I would like answers to my questions but I don’t know if I ever will get any. Then I tell myself: “Well, if it is DID, the treatment I am getting in therapy will help and if it isn’t, it won’t” but then my cynical side responds: “If the treatment does help, you will probably just then tell yourself that you never had it in the first place and have just gotten through the phase of thinking you do.”
After going round and round in circles like this for days or weeks, it will eventually overwhelm me enough to cause me to switch to my function part and I will suddenly have no thoughts or feelings about the matter whatsoever.
BTW, I'd love to know if there's anyone reading these posts, it will be difficult to stay motivated to write about this if I don't feel anyone is reading it!
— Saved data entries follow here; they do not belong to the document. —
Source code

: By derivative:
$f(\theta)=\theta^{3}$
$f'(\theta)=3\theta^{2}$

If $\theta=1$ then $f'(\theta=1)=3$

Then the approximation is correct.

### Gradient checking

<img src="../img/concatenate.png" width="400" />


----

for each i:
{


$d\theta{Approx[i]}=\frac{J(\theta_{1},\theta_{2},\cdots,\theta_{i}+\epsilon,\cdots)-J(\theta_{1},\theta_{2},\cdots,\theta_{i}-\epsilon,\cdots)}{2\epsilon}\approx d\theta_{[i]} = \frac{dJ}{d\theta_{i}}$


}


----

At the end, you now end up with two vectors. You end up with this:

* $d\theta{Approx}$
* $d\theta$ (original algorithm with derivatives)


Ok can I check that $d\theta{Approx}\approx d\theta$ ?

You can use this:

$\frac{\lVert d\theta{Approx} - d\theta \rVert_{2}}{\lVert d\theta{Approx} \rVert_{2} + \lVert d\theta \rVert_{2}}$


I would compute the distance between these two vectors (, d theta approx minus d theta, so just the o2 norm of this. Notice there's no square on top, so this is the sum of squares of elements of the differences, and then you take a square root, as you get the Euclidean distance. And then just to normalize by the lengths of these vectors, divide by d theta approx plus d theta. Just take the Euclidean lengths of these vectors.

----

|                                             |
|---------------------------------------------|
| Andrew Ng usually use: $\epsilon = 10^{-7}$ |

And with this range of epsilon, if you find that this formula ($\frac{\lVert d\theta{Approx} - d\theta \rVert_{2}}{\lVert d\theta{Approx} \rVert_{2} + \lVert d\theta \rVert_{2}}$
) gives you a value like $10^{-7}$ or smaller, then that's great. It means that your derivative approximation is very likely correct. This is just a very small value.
Likewise, if you have any questions or if I am not explaining things well or you want me to write about something specific, please tell me.

2 comments:

Meronym said...

I'm just coming to read your blog. Although, some of the phrases I read seem very familiar - I suspect one of my alters has read some of your blog. Or maybe your other blog, since you said you had started another one.

I also struggle sometimes with not believing that I'm multiple. Maybe I am just extremely moody and erratic in my behavior. And then someone else comes out, and there's no doubt that it's not me, that I couldn't act or think that way if I tried.

Candycan said...

Welcome to my blog MultiMe and thanks for commenting!